Precooked lentils are a convenience item we love, saving nearly 30 minutes of simmering. Look for plain, steamed lentils (such as Melissa's), in the grain aisle. The food processor not only combines the patty ingredients; it coarsely chops the lentils so the finished cakes will hold their shape in the pan. While we love fat-free and reduced-fat Greek yogurt, go ahead and use full-fat here for a richer mouth feel and less tang in the sauce.
2 1/2 tablespoons olive oil, divided
1/2 cup chopped yellow onion
1 tablespoon minced garlic
3/4 cup old-fashioned rolled oats
2 tablespoons red wine vinegar, divided
1 teaspoon kosher salt, divided
1/2 teaspoon black pepper
2 large eggs
1 (17.6-oz.) pkg. steamed brown lentils (such as Melissa's)
2 cups packed baby arugula
2 cups packed baby spinach
3/4 cup plain whole-milk Greek yogurt
2 tablespoons fresh lemon juice
2 tablespoons finely chopped fresh mint
3 tablespoons chopped unsalted pistachios
Added sugars 0g
Calcium 15% DV
Potassium 25% DV
How to Make It
Heat 1 1/2 teaspoons oil in a large nonstick skillet over medium. Add onion and garlic; sauté 3 minutes. Place onion mixture, oats, 1 tablespoon vinegar, 3/4 teaspoon salt, pepper, eggs, and lentils in a food processor; pulse 3 to 4 times. Shape mixture into 12 patties.

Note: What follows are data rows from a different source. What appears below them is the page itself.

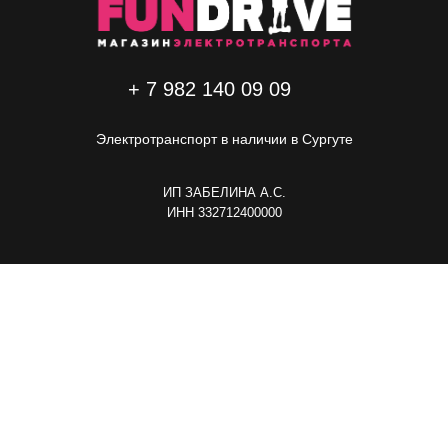
+ 7 982 140 09 09
Электротранспорт в наличии в Сургуте
ИП ЗАБЕЛИНА А.C.
ИНН 332712400000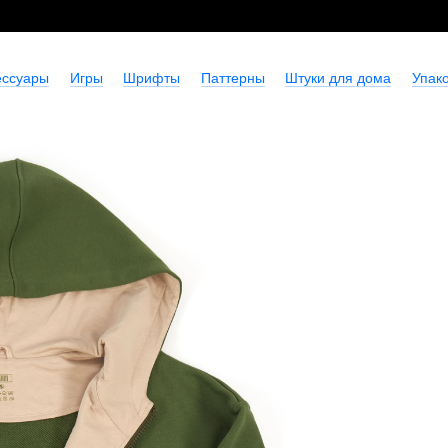
ессуары
Игры
Шрифты
Паттерны
Штуки для дома
Упако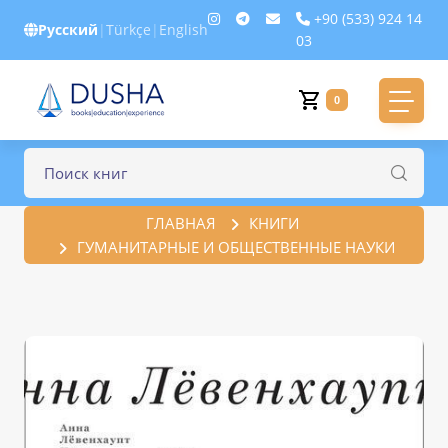
+90 (533) 924 14
Русский
|
Türkçe
|
English
03
0
ГЛАВНАЯ
КНИГИ
ГУМАНИТАРНЫЕ И ОБЩЕСТВЕННЫЕ НАУКИ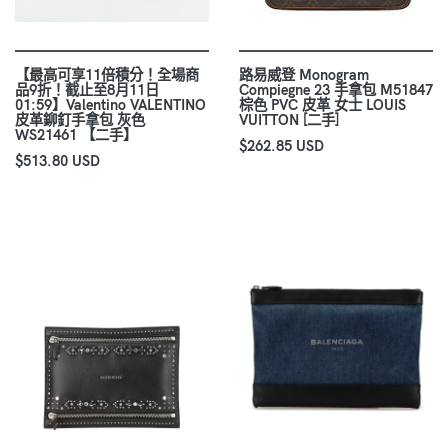
【最高可享11倍積分！全場商
路易威登 Monogram
品9折！截止至8月11日
Compiegne 23 手拿包 M51847
01:59】Valentino VALENTINO
棕色 PVC 皮革 女士 LOUIS
皮革鉚釘手拿包 灰色
VUITTON [二手]
WS21461 【二手】
$262.85 USD
$513.80 USD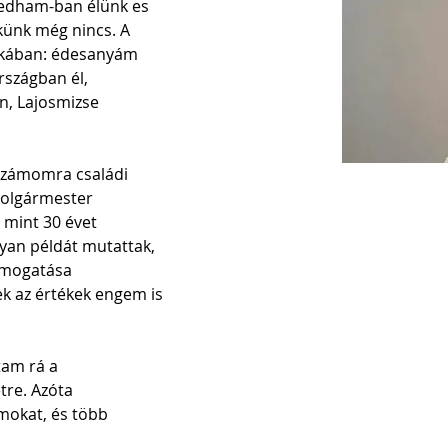
edham-ban élünk es 
künk még nincs. A 
ikában: édesanyám 
rszágban él, 
, Lajosmizse 
 számomra családi 
olgármester 
 mint 30 évet 
yan példát mutattak, 
ámogatása 
ek az értékek engem is 
tam rá a 
re. Azóta 
okat, és több 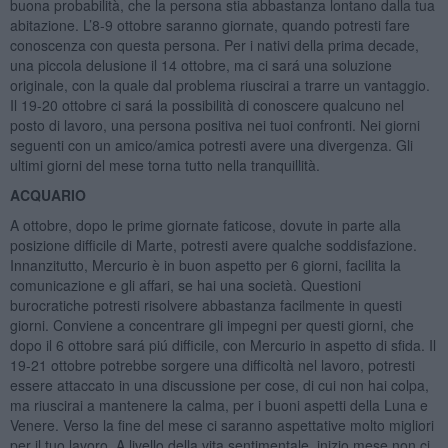
buona probabilità, che la persona stia abbastanza lontano dalla tua
abitazione. L’8-9 ottobre saranno giornate, quando potresti fare
conoscenza con questa persona. Per i nativi della prima decade,
una piccola delusione il 14 ottobre, ma ci sará una soluzione
originale, con la quale dal problema riuscirai a trarre un vantaggio.
Il 19-20 ottobre ci sará la possibilità di conoscere qualcuno nel
posto di lavoro, una persona positiva nei tuoi confronti. Nei giorni
seguenti con un amico/amica potresti avere una divergenza. Gli
ultimi giorni del mese torna tutto nella tranquillità.
ACQUARIO
A ottobre, dopo le prime giornate faticose, dovute in parte alla
posizione difficile di Marte, potresti avere qualche soddisfazione.
Innanzitutto, Mercurio è in buon aspetto per 6 giorni, facilita la
comunicazione e gli affari, se hai una società. Questioni
burocratiche potresti risolvere abbastanza facilmente in questi
giorni. Conviene a concentrare gli impegni per questi giorni, che
dopo il 6 ottobre sará piú difficile, con Mercurio in aspetto di sfida. Il
19-21 ottobre potrebbe sorgere una difficoltà nel lavoro, potresti
essere attaccato in una discussione per cose, di cui non hai colpa,
ma riuscirai a mantenere la calma, per i buoni aspetti della Luna e
Venere. Verso la fine del mese ci saranno aspettative molto migliori
per il tuo lavoro. A livello della vita sentimentale, inizio mese non ci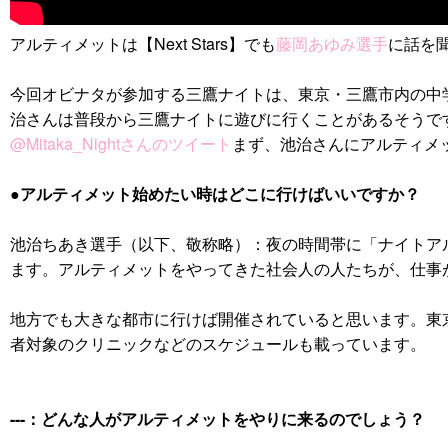
アルティメットは【Next Stars】でも
藤岡あゆみ選手
に話を
今回オビナタが参加する三鷹ナイトは、東京・三鷹市内の中学校
治さんは普段から三鷹ナイトに遊びに行くことがあるそうで
@Mitaka_Nightさんのツイート
まず、池治さんにアルティメ
●アルティメット始めたい時はどこに行けばいいですか？
池治ちあき選手（以下、敬称略）：夜の時間帯に「ナイトア
ます。アルティメットをやってきた社会人の人たちが、仕事
地方でも大きな都市に行けば開催されていると思います。東
者対象のクリニックなどのスケジュールも載っています。
---：どんな人がアルティメットをやりに来るのでしょう？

Heat 1 1/2 teaspoons oil in pan over medium-high. Add 6 patties to pan; cook 2 minutes on each side. Remove from pan. Repeat with 1 1/2 teaspoons oil and remaining 6 patties.
Combine remaining 1 tablespoon vinegar and remaining 1 tablespoon oil in a large bowl, stirring with a whisk. Add arugula and spinach; toss.
Combine remaining 1/4 teaspoon salt, yogurt, juice, and mint in a bowl. Divide arugula mixture among 4 plates; top each serving with 3 patties and 2 tablespoons yogurt mixture. Sprinkle evenly with pistachios.